RegTech is a relatively new word but one that is key to the long-term success of managing compliance issues, complaints included, in the future. Regtech is the collective name, used by the FCA, to describe software solutions that manage compliance related processes more effectively, so increasing the probability of firms’ complying with the regulation, and at a lower cost.

Worksmart has picked up the ACQ ‘Complaints Management Solutions Provider of the Year’ award for the last two years, which is testament to the feedback we have been receiving from our ever-expanding customer base.

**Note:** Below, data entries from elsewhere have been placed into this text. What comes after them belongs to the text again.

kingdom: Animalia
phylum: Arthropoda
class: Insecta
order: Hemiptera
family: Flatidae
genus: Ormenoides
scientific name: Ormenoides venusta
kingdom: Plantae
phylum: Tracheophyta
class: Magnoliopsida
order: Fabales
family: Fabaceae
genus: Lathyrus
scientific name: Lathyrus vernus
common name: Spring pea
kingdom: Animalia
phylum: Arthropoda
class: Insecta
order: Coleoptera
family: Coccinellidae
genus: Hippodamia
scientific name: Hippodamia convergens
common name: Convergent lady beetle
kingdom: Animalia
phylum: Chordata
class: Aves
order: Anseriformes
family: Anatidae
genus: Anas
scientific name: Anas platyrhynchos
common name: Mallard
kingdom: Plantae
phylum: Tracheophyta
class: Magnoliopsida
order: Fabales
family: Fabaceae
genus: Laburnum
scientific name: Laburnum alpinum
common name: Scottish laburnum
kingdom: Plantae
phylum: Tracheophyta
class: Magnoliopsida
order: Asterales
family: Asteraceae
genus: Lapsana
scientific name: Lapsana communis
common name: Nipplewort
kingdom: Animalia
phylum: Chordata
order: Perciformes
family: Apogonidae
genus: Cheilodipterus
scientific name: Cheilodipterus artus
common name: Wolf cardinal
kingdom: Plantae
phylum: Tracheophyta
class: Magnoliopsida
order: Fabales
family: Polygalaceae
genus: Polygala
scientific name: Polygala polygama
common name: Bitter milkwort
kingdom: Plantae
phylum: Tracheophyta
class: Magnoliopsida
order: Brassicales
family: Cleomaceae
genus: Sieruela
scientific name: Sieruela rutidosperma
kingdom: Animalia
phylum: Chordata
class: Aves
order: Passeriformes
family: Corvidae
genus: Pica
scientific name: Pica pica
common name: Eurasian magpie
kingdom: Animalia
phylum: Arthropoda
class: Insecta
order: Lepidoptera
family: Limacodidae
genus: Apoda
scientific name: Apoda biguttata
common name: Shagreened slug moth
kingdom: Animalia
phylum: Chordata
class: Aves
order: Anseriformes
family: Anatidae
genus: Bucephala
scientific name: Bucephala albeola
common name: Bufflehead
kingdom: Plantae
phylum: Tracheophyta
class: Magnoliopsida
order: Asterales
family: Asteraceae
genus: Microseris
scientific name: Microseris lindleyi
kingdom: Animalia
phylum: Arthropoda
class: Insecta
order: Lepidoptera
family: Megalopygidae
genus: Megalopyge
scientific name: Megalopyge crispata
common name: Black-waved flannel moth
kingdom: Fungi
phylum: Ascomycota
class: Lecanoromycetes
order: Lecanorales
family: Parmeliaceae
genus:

Three key features available in the Worksmart complaints solution, Caresmart, enable firms to gain clear sight of their complaints ‘uphelds’, complaint types and redress levels, specifically: 

  • Caresmart enables multiple items of redress to be captured in a single, each of which can be categorised individually and at different stages in the complaint process.
  • Caresmart ensures consistency of redress payments for specific types of complaints by matching the same product type, nature of complaint or both. This enables case handlers to see the highest, lowest and average amounts of redress paid for similar cases whilst still allowing each case to be considered on its own merits.
  • Caresmart generates complaints MI and analytics in a timely and efficient manner, with drill-down capability allowing for quick identification of cases making up the numbers. Upheld complaint levels, consumer redress levels and feedback from consumers can all be reported on via the standard suite of reports, either manually or scheduled to automatically be delivered to users via an email with the report attached in a range of different formats.